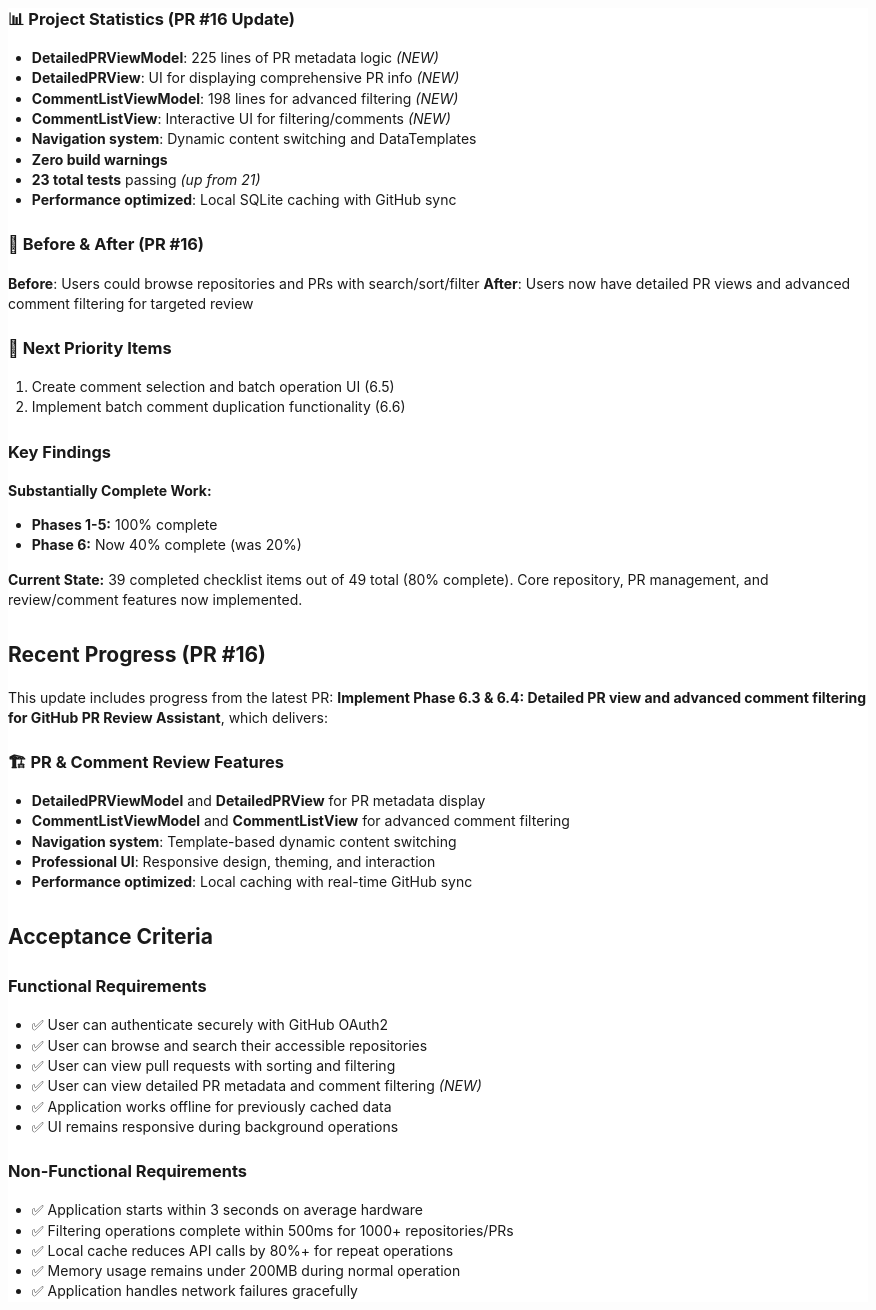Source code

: ### 📊 **Project Statistics (PR #16 Update)**
- **DetailedPRViewModel**: 225 lines of PR metadata logic *(NEW)*
- **DetailedPRView**: UI for displaying comprehensive PR info *(NEW)*
- **CommentListViewModel**: 198 lines for advanced filtering *(NEW)*
- **CommentListView**: Interactive UI for filtering/comments *(NEW)*
- **Navigation system**: Dynamic content switching and DataTemplates
- **Zero build warnings**
- **23 total tests** passing *(up from 21)*
- **Performance optimized**: Local SQLite caching with GitHub sync

### 🎯 **Before & After (PR #16)**
**Before**: Users could browse repositories and PRs with search/sort/filter
**After**: Users now have detailed PR views and advanced comment filtering for targeted review

### 🎯 **Next Priority Items**
1. Create comment selection and batch operation UI (6.5)
2. Implement batch comment duplication functionality (6.6)

### Key Findings

**Substantially Complete Work:**
- **Phases 1-5:** 100% complete
- **Phase 6:** Now 40% complete (was 20%)

**Current State:** 39 completed checklist items out of 49 total (80% complete). Core repository, PR management, and review/comment features now implemented.

## Recent Progress (PR #16)

This update includes progress from the latest PR: **Implement Phase 6.3 & 6.4: Detailed PR view and advanced comment filtering for GitHub PR Review Assistant**, which delivers:

### 🏗️ PR & Comment Review Features
- **DetailedPRViewModel** and **DetailedPRView** for PR metadata display
- **CommentListViewModel** and **CommentListView** for advanced comment filtering
- **Navigation system**: Template-based dynamic content switching
- **Professional UI**: Responsive design, theming, and interaction
- **Performance optimized**: Local caching with real-time GitHub sync

## Acceptance Criteria

### Functional Requirements
- ✅ User can authenticate securely with GitHub OAuth2
- ✅ User can browse and search their accessible repositories
- ✅ User can view pull requests with sorting and filtering
- ✅ User can view detailed PR metadata and comment filtering *(NEW)*
- ✅ Application works offline for previously cached data
- ✅ UI remains responsive during background operations

### Non-Functional Requirements
- ✅ Application starts within 3 seconds on average hardware
- ✅ Filtering operations complete within 500ms for 1000+ repositories/PRs
- ✅ Local cache reduces API calls by 80%+ for repeat operations
- ✅ Memory usage remains under 200MB during normal operation
- ✅ Application handles network failures gracefully
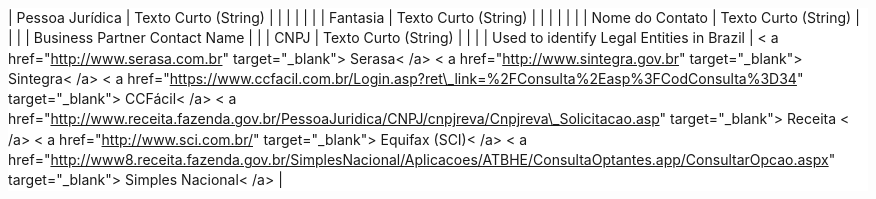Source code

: |               Pessoa Jurídica               |  Texto Curto (String)  |                                                                                                                                                                                                                             |                              |                                                                                                                                       |                                                                                                                                                         |                                                                                                                                                                                                                                                                                                                                                                                                                                                                                                                                                                                                                                                                          |
|                  Fantasia                   |  Texto Curto (String)  |                                                                                                                                                                                                                             |                              |                                                                                                                                       |                                                                                                                                                         |                                                                                                                                                                                                                                                                                                                                                                                                                                                                                                                                                                                                                                                                          |
|               Nome do Contato               |  Texto Curto (String)  |                                                                                                                                                                                                                             |                              |                                                                                                                                       |                                                              Business Partner Contact Name                                                              |                                                                                                                                                                                                                                                                                                                                                                                                                                                                                                                                                                                                                                                                          |
|                    CNPJ                     |  Texto Curto (String)  |                                                                                                                                                                                                                             |                              |                                                                                                                                       |                                                        Used to identify Legal Entities in Brazil                                                        | \< a href="http://www.serasa.com.br" target="\_blank"\> Serasa\< /a\> \< a href="http://www.sintegra.gov.br" target="\_blank"\> Sintegra\< /a\> \< a href="https://www.ccfacil.com.br/Login.asp?ret\_link=%2FConsulta%2Easp%3FCodConsulta%3D34" target="\_blank"\> CCFácil\< /a\> \< a href="http://www.receita.fazenda.gov.br/PessoaJuridica/CNPJ/cnpjreva/Cnpjreva\_Solicitacao.asp" target="\_blank"\> Receita \< /a\> \< a href="http://www.sci.com.br/" target="\_blank"\> Equifax (SCI)\< /a\> \< a href="http://www8.receita.fazenda.gov.br/SimplesNacional/Aplicacoes/ATBHE/ConsultaOptantes.app/ConsultarOpcao.aspx" target="\_blank"\> Simples Nacional\< /a\> |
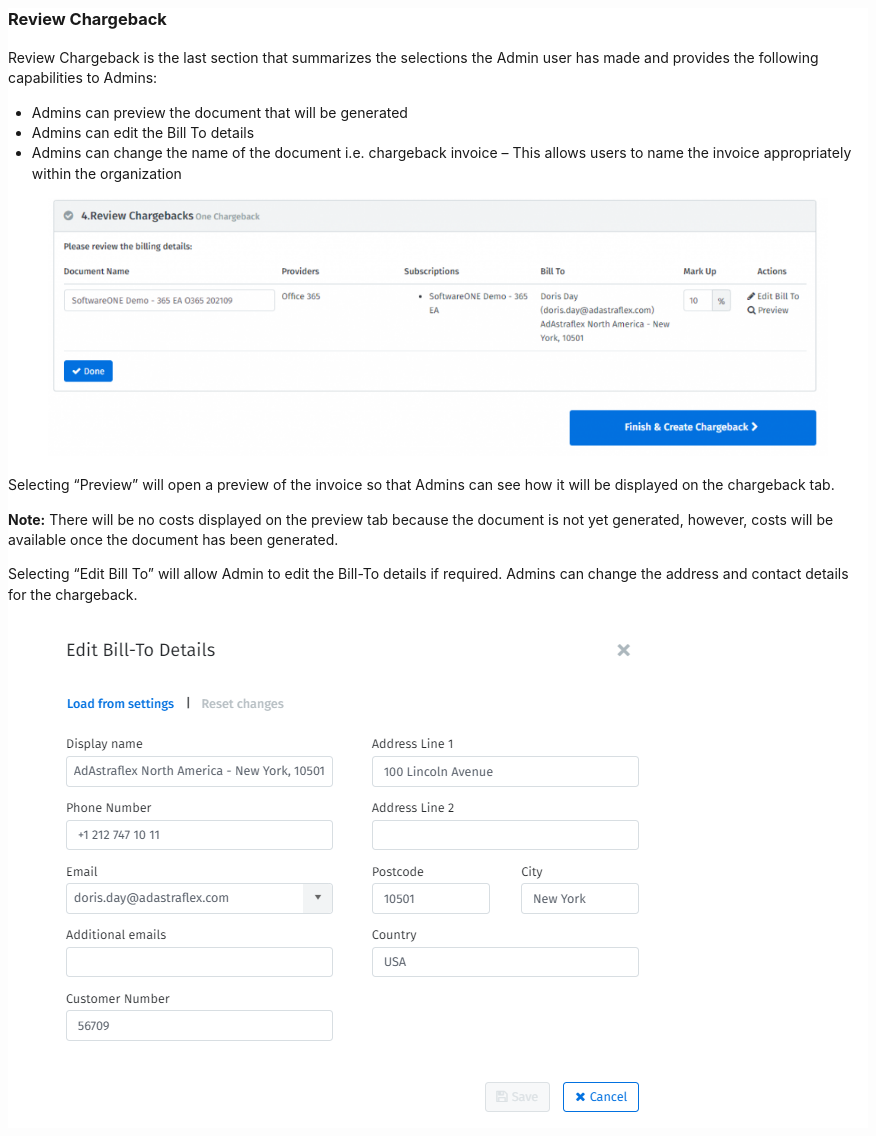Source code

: ### Review Chargeback <a href="#review-chargeback" id="review-chargeback"></a>

Review Chargeback is the last section that summarizes the selections the Admin user has made and provides the following capabilities to Admins:

* Admins can preview the document that will be generated
* Admins can edit the Bill To details
* Admins can change the name of the document i.e. chargeback invoice – This allows users to name the invoice appropriately within the organization

<figure><img src="../../../.gitbook/assets/image (644).png" alt=""><figcaption></figcaption></figure>

Selecting “Preview” will open a preview of the invoice so that Admins can see how it will be displayed on the chargeback tab.

**Note:** There will be no costs displayed on the preview tab because the document is not yet generated, however, costs will be available once the document has been generated.

Selecting “Edit Bill To” will allow Admin to edit the Bill-To details if required. Admins can change the address and contact details for the chargeback.

<figure><img src="../../../.gitbook/assets/image (645).png" alt=""><figcaption></figcaption></figure>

§ JOB
Show each line of the rows above that contains the string "Bill", copied in full. Case counts.

§ SOLVED PROBLEM
* Admins can edit the Bill To details
Selecting “Edit Bill To” will allow Admin to edit the Bill-To details if required. Admins can change the address and contact details for the chargeback.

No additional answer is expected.